Brown adipose tissue
Brown adipose tissue in humans is mostly present in infancy and diminishes with age. It’s located primarily in your upper back. Brown adipocytes (fat cells) are more complex than white adipocytes, containing multiple lipid droplets and many cellular organelles. The iron content in these organelles gives brown fat cells their color. These organelles enable the brown adipocytes to generate a large amount of heat. This is the primary function of BAT — to generate heat through a process called non-shivering thermogenesis, which helps protect infants from hypothermia.
Conditions and Disorders
Is it healthy to have adipose tissue?
Adipose tissue is crucial for health. However, having too much — or too little — can cause its regulatory systems to malfunction. Healthy levels vary by age and sex, ranging between 10% and 35%. In the case of obesity, the body runs out of tissue to store lipids in, so the existing fat cells have to grow. Enlarged fat cells are associated with chronic inflammation and with a variety of metabolic disorders that follow. Ironically, a lack of overall fat tissue can cause the same effects because, again, the body doesn’t have enough existing tissue to store lipids in.
What are the common conditions and disorders that affect this body system?
Dysfunctional adipose tissue can lead to various metabolic disorders, including:
- Insulin resistance, resulting in diabetes.
- Dysfunctional hunger and satiety signals, resulting in obesity.
- Hypertension and heart problems.
- Fat storage in the organs and fatty liver disease.
How are adipose tissue disorders treated?
Besides genetic factors, most disorders of the adipose tissue result from malnutrition, which can mean either undernutrition or overnutrition. Undernutrition is treated with supplemental nutrition or “refeeding.” Overnutrition is treated first with diet and exercise. For more advanced obesity (class III), medication or surgery may be an option. Obesity is associated with various metabolic disorders, but not all people with extra body fat have metabolic issues. Specific complications, such as insulin resistance, may require direct treatment.

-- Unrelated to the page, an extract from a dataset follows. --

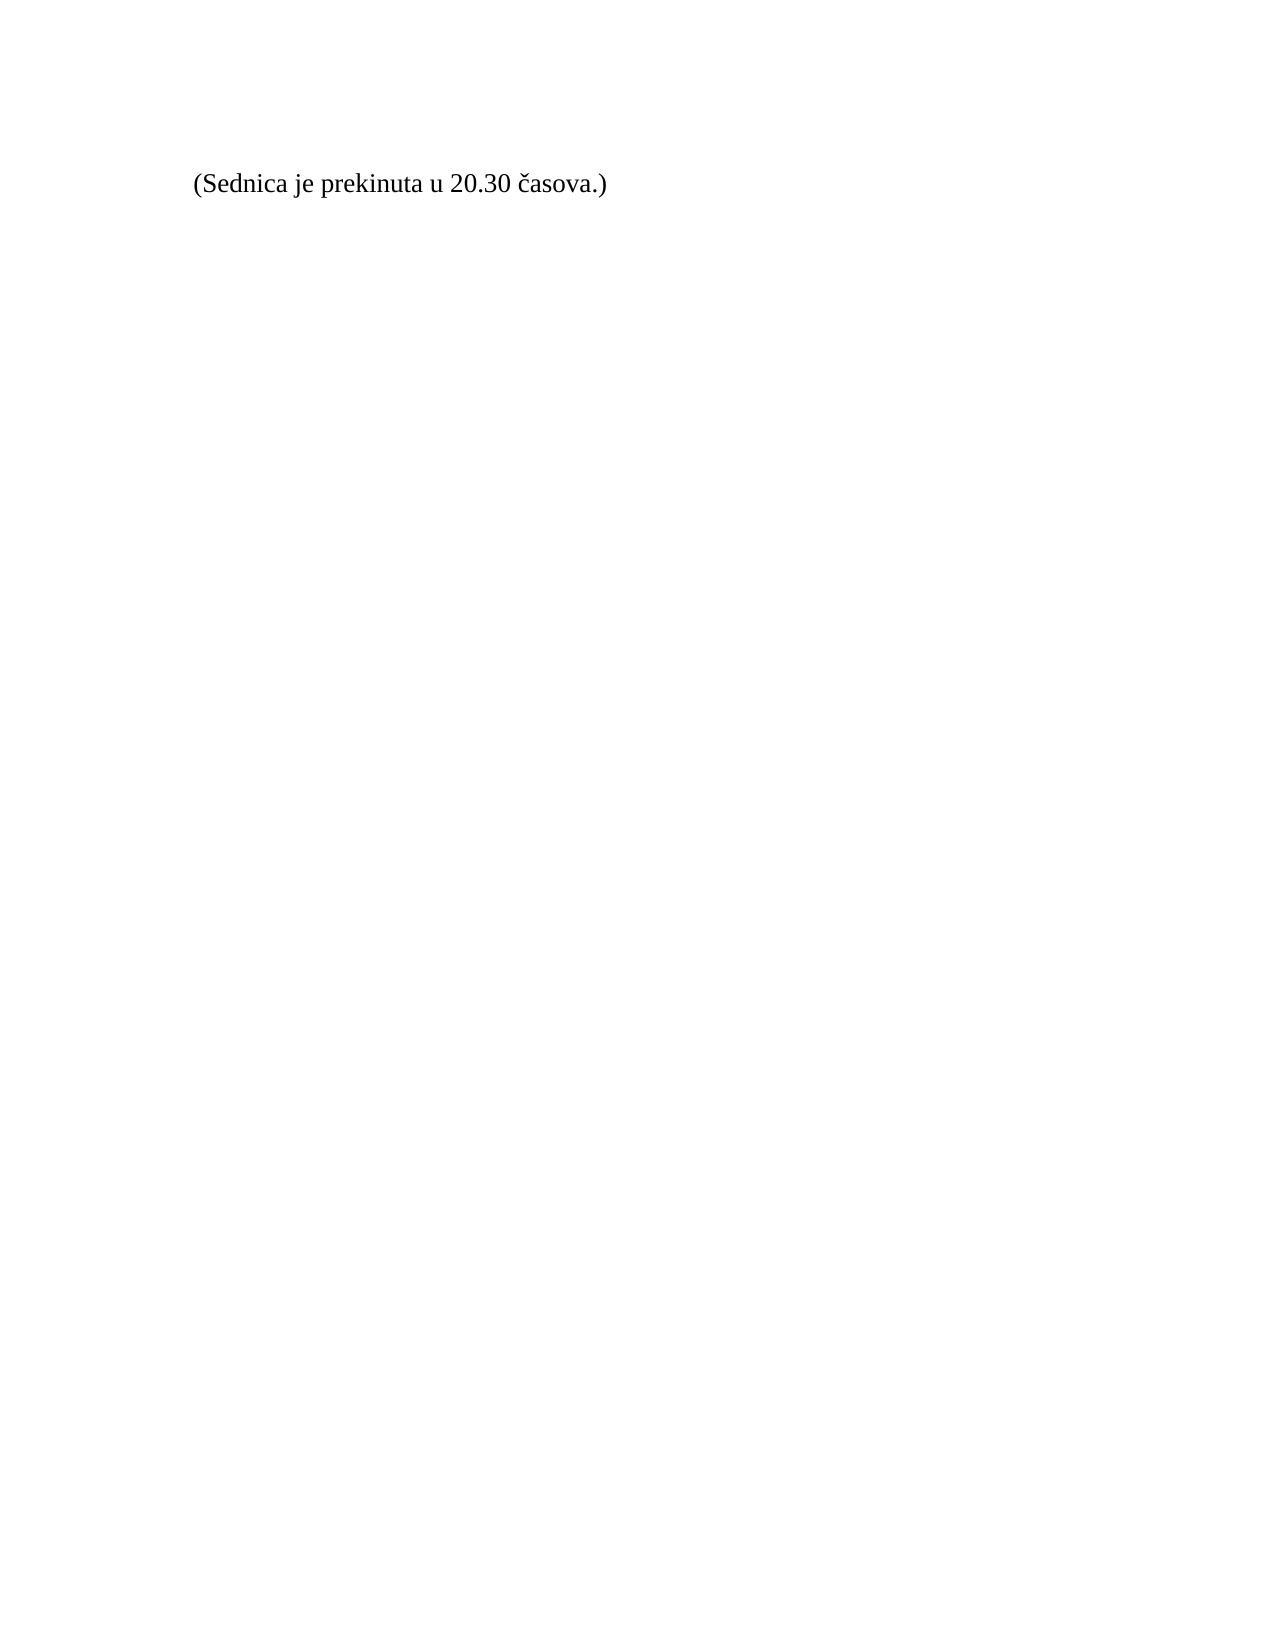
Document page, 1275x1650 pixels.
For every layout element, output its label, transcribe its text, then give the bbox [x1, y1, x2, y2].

text (Sednica je prekinuta u 20.30 časova.) [118, 167, 1186, 198]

How should I take care of my adipose tissue?
Adipose tissue functions best in healthy amounts. For guidelines on the amount you want to aim for, the body mass index (BMI) can be useful. The chart estimates your body fat based on your height and weight and indicates a healthy range. It’s just a generalized chart, though, and not perfectly accurate. A visit with your regular healthcare provider can give you more personalized information, taking into account your balance of fat to muscle and fluid levels. Your provider could also help you set realistic goals for weight loss or weight gain.

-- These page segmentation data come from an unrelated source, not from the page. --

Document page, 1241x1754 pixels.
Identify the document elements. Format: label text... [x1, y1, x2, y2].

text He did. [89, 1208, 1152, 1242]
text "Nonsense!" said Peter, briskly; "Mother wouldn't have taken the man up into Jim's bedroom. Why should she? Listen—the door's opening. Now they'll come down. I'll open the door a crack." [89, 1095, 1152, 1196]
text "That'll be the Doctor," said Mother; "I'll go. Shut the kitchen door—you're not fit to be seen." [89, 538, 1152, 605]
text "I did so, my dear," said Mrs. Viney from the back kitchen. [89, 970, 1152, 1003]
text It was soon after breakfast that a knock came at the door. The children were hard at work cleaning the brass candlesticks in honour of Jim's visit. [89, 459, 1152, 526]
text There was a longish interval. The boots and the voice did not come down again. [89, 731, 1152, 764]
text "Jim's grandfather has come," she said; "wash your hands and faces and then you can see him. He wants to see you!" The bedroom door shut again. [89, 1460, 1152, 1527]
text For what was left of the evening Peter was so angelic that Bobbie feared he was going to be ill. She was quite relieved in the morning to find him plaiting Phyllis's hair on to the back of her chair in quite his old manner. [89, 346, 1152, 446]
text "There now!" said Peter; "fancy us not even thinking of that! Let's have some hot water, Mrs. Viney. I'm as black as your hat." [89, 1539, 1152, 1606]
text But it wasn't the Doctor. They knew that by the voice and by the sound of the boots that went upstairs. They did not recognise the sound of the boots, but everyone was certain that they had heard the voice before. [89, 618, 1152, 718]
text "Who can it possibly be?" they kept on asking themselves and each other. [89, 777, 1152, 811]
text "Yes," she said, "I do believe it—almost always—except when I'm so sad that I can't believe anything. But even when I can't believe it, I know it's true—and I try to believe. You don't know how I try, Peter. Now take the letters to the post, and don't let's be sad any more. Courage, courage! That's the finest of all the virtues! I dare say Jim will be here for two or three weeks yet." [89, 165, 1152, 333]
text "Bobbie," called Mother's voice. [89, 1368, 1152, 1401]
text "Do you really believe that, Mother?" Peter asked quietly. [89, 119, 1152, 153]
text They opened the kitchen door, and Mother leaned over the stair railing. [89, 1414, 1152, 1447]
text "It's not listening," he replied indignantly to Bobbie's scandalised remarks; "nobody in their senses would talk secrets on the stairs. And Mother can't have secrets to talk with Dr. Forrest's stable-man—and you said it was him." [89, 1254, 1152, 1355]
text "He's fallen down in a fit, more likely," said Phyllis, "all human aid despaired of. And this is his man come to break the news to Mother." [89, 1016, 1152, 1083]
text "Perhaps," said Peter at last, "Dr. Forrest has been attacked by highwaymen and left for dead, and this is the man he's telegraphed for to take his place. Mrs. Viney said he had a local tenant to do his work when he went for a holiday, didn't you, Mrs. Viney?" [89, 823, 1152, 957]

For general care, though, you don’t need to get caught up in numbers. Just try to eat a healthful, balanced diet and get some regular exercise. Healthcare providers recommend a minimum of 30 minutes of moderate exercise, five days a week. That could mean taking a brisk walk, going for a bike ride, swimming or mowing the lawn. If you engage in more vigorous exercise, such as running, aerobic dancing or heavy yard work, two or three times a week is enough.

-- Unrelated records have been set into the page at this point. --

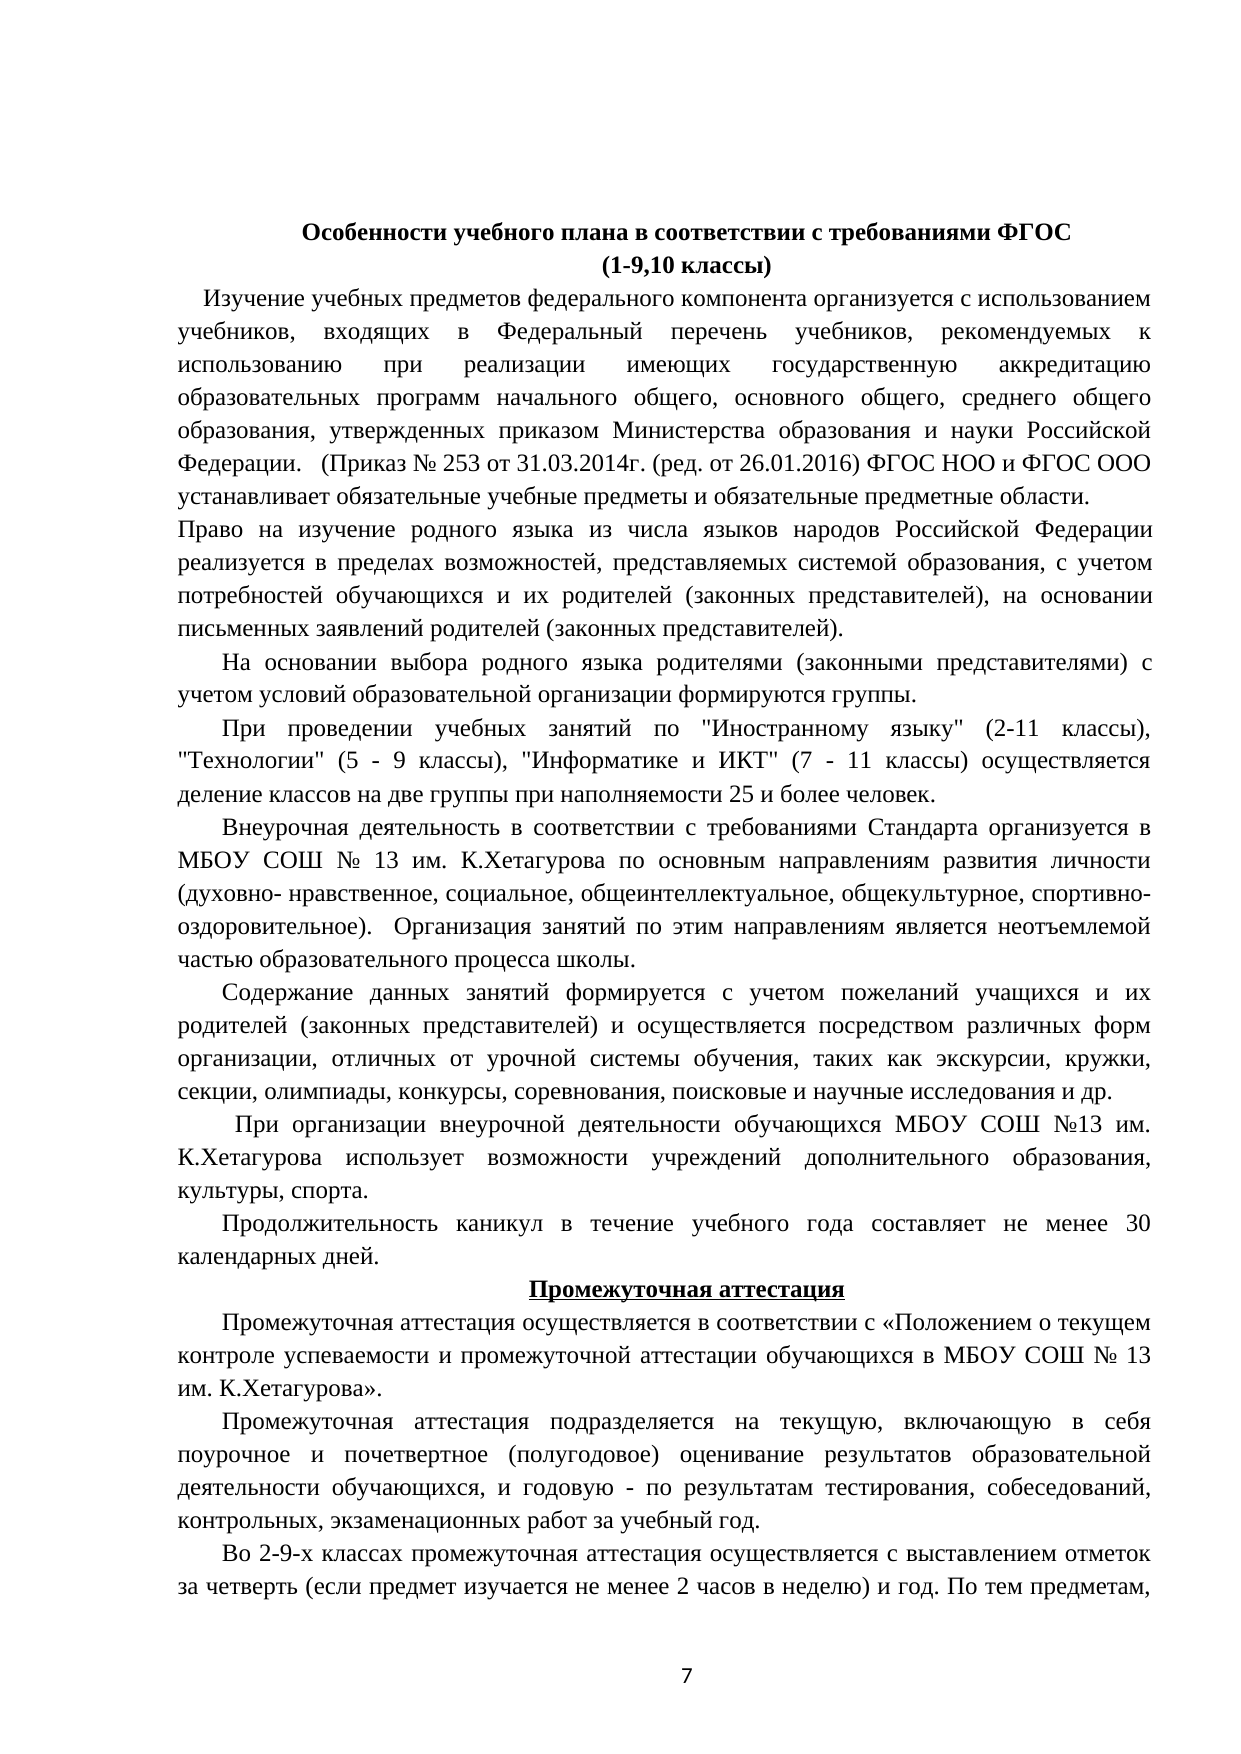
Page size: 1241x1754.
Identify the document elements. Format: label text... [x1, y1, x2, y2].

text Промежуточная аттестация осуществляется в соответствии с «Положением о текущем контроле успеваемости и промежуточной аттестации обучающихся в МБОУ СОШ № 13 им. К.Хетагурова». [177, 1307, 1152, 1402]
text При проведении учебных занятий по "Иностранному языку" (2-11 классы), "Технологии" (5 - 9 классы), "Информатике и ИКТ" (7 - 11 классы) осуществляется деление классов на две группы при наполняемости 25 и более человек. [177, 713, 1152, 807]
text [177, 1538, 1152, 1600]
text Продолжительность каникул в течение учебного года составляет не менее 30 календарных дней. [177, 1208, 1152, 1270]
text Внеурочная деятельность в соответствии с требованиями Стандарта организуется в МБОУ СОШ № 13 им. К.Хетагурова по основным направлениям развития личности (духовно- нравственное, социальное, общеинтеллектуальное, общекультурное, спортивно-оздоровительное). Организация занятий по этим направлениям является неотъемлемой частью образовательного процесса школы. [177, 812, 1152, 972]
text Изучение учебных предметов федерального компонента организуется с использованием учебников, входящих в Федеральный перечень учебников, рекомендуемых к использованию при реализации имеющих государственную аккредитацию образовательных программ начального общего, основного общего, среднего общего образования, утвержденных приказом Министерства образования и науки Российской Федерации. (Приказ № 253 от 31.03.2014г. (ред. от 26.01.2016) ФГОС НОО и ФГОС ООО устанавливает обязательные учебные предметы и обязательные предметные области. [177, 283, 1152, 510]
text Содержание данных занятий формируется с учетом пожеланий учащихся и их родителей (законных представителей) и осуществляется посредством различных форм организации, отличных от урочной системы обучения, таких как экскурсии, кружки, секции, олимпиады, конкурсы, соревнования, поисковые и научные исследования и др. [177, 977, 1152, 1104]
text Право на изучение родного языка из числа языков народов Российской Федерации реализуется в пределах возможностей, представляемых системой образования, с учетом потребностей обучающихся и их родителей (законных представителей), на основании письменных заявлений родителей (законных представителей). [177, 514, 1154, 642]
text На основании выбора родного языка родителями (законными представителями) с учетом условий образовательной организации формируются группы. [177, 647, 1154, 708]
text (1-9,10 классы) [177, 250, 1152, 279]
text Промежуточная аттестация [177, 1274, 1152, 1303]
text Промежуточная аттестация подразделяется на текущую, включающую в себя поурочное и почетвертное (полугодовое) оценивание результатов образовательной деятельности обучающихся, и годовую - по результатам тестирования, собеседований, контрольных, экзаменационных работ за учебный год. [177, 1406, 1152, 1534]
text При организации внеурочной деятельности обучающихся МБОУ СОШ №13 им. К.Хетагурова использует возможности учреждений дополнительного образования, культуры, спорта. [177, 1109, 1152, 1204]
text Особенности учебного плана в соответствии с требованиями ФГОС [177, 217, 1152, 246]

A note from Cleveland Clinic
Body fat is so much more than storage. Adipose tissue interacts with your entire body to maintain your metabolic homeostasis. Through chemical signals and adaptive responses, adipose tissue could even be said to function with intelligence — at least in the sense that other body systems do. And like other body systems, it can also function imperfectly, leading to a breakdown in various chemical processes that depend on it. The more we understand how interdependent all body systems are — including body fat — the more we understand how each one deserves our respect and care.